▸ **Exercise input**
- - - - - - -

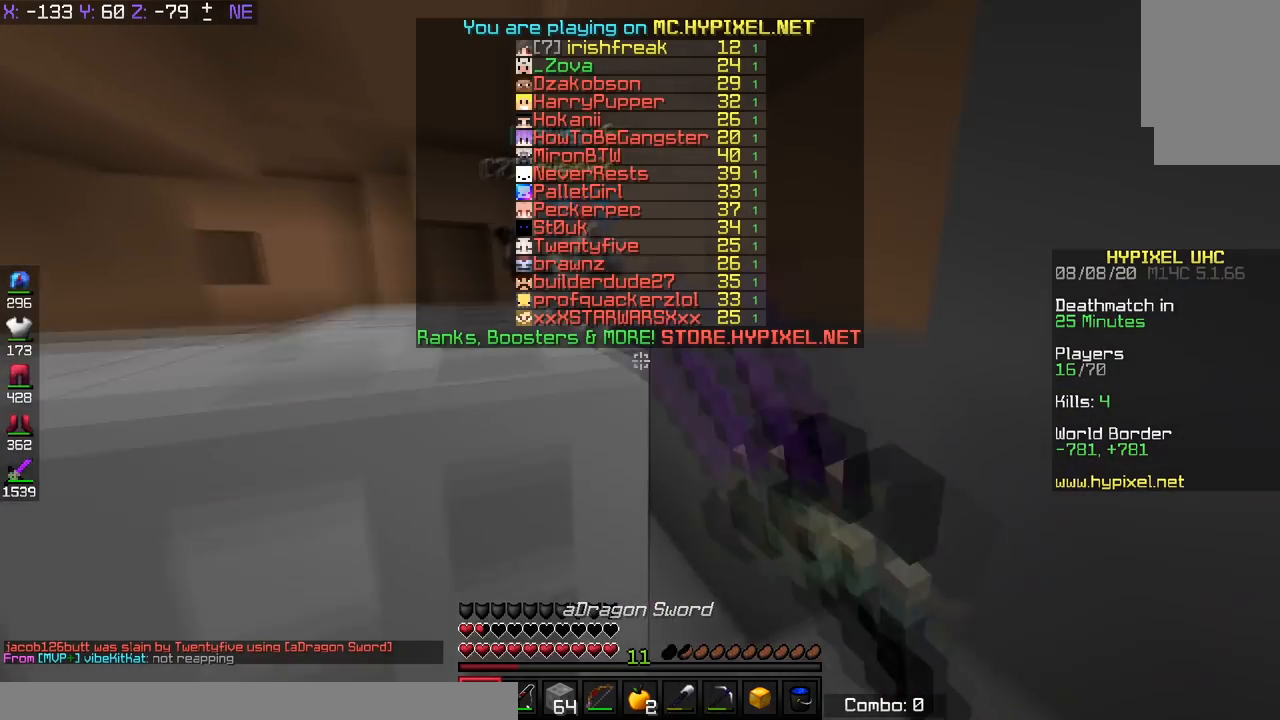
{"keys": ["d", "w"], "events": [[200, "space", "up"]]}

- - - - - - -

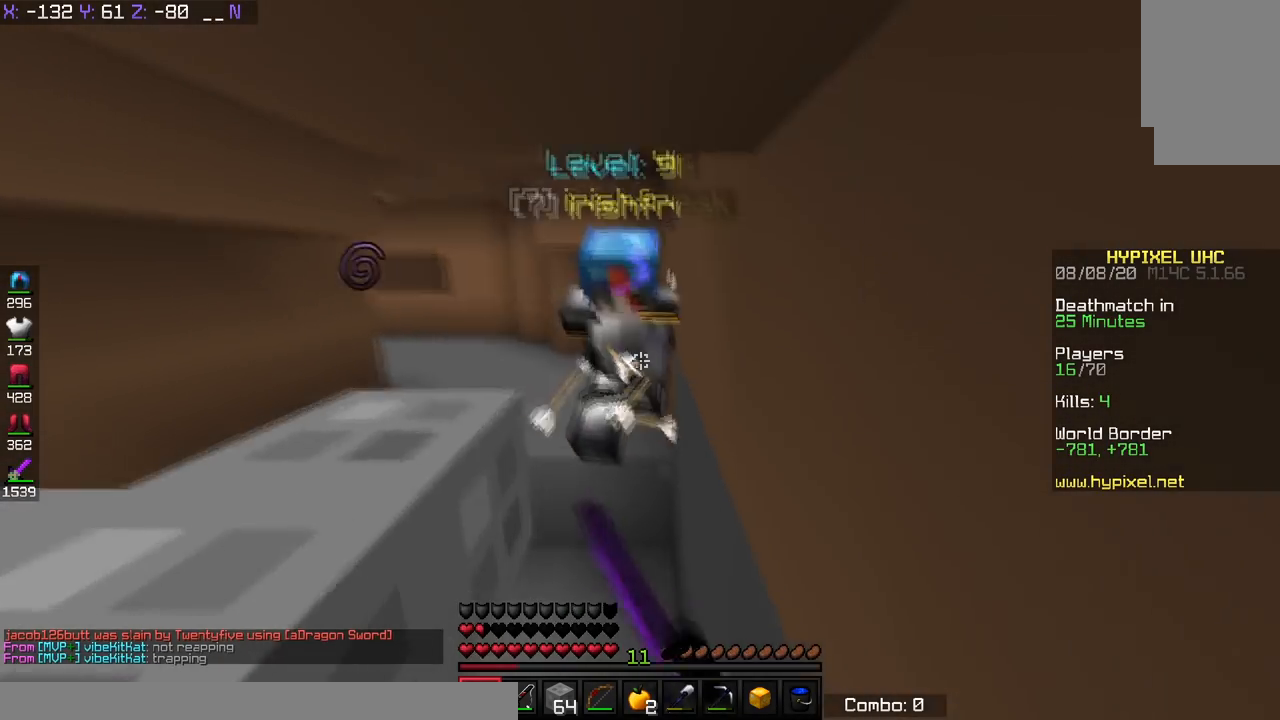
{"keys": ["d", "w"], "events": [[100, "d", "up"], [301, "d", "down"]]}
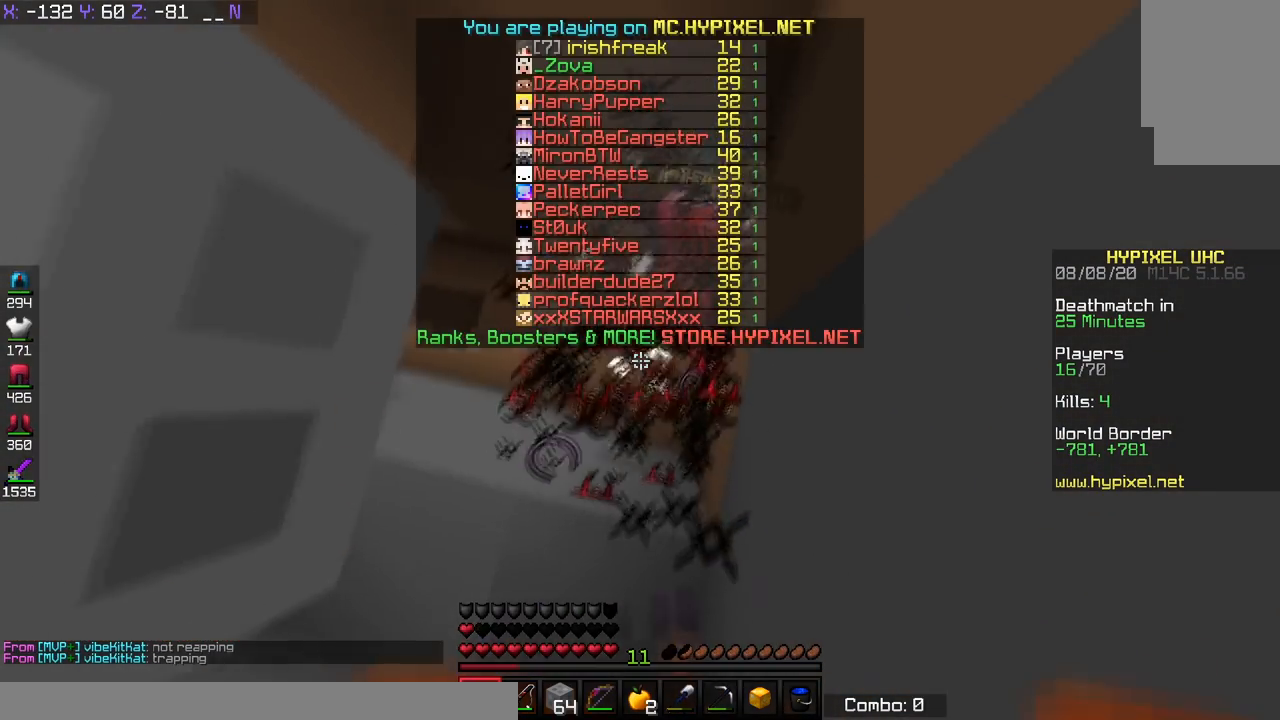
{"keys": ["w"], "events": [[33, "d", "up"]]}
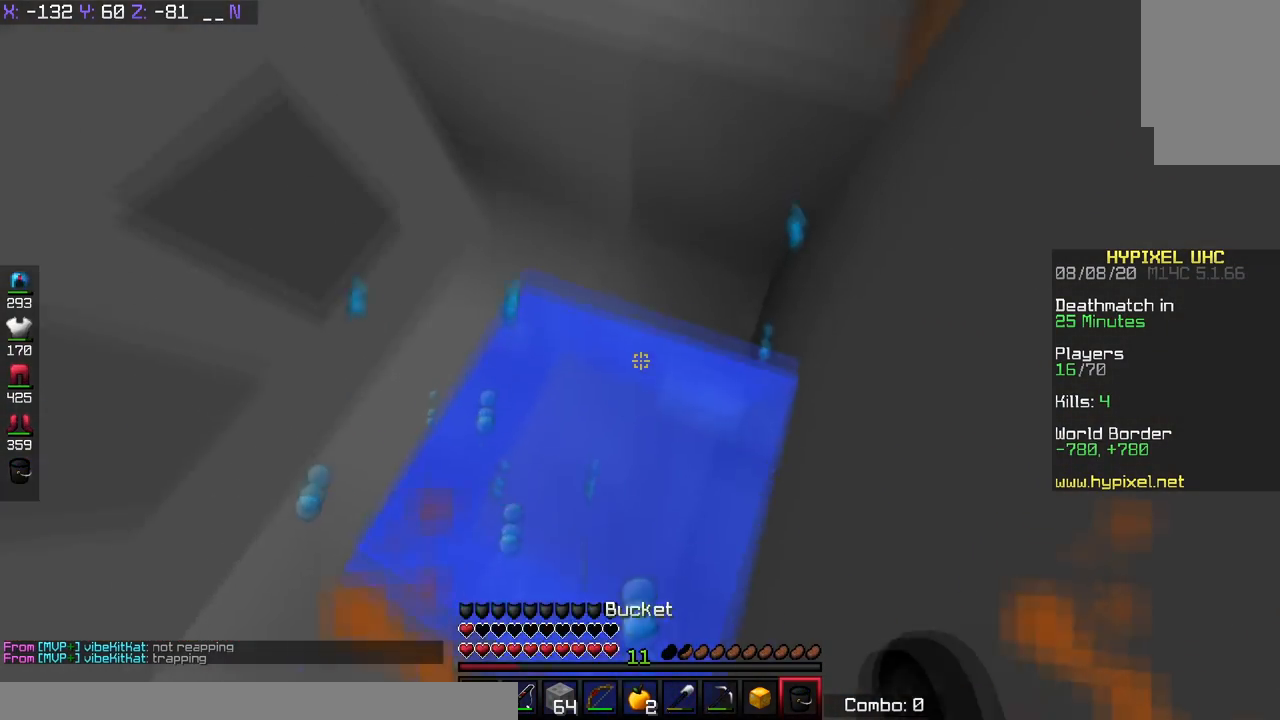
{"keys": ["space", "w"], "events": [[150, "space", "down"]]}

- - - - - - -

▸ **Aim of the task**
Since only lines holding the word "down" matter, count them in the data above and report the number alone.

▸ **Task result**
2